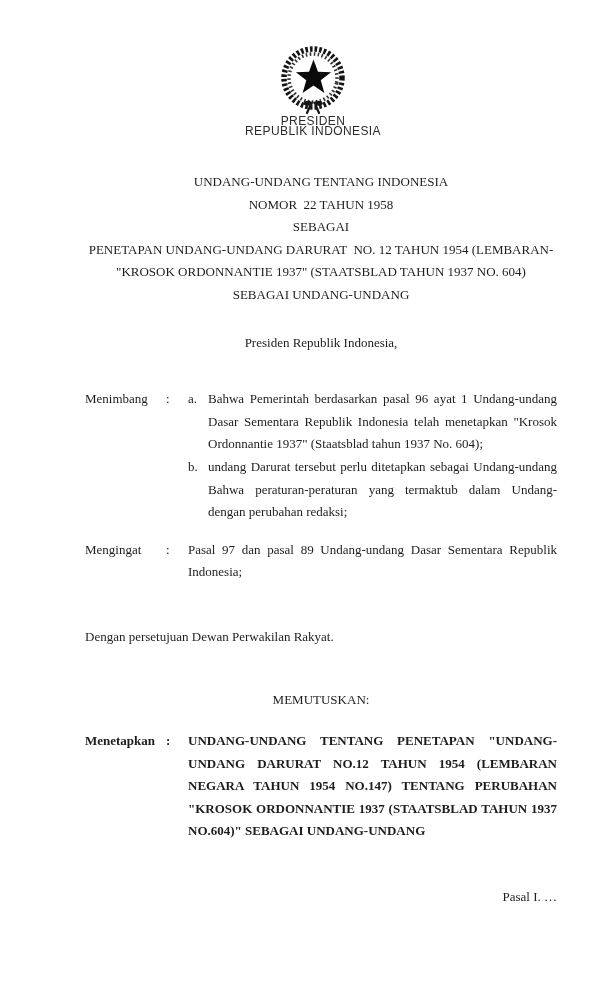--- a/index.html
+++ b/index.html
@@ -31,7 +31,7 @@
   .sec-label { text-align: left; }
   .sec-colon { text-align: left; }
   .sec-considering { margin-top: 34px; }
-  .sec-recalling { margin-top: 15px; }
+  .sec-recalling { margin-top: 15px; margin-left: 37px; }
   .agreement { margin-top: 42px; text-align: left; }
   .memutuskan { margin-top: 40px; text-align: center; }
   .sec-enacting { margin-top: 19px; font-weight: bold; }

════════

TASK -
All of the data is to be transcribed exactly, with images omitted.

SOLUTION TO THIS EXERCISE -
--- a/index.html
+++ b/index.html
@@ -31,7 +31,7 @@
   .sec-label { text-align: left; }
   .sec-colon { text-align: left; }
   .sec-considering { margin-top: 34px; }
-  .sec-recalling { margin-top: 15px; }
+  .sec-recalling { margin-top: 15px; margin-left: 37px; }
   .agreement { margin-top: 42px; text-align: left; }
   .memutuskan { margin-top: 40px; text-align: center; }
   .sec-enacting { margin-top: 19px; font-weight: bold; }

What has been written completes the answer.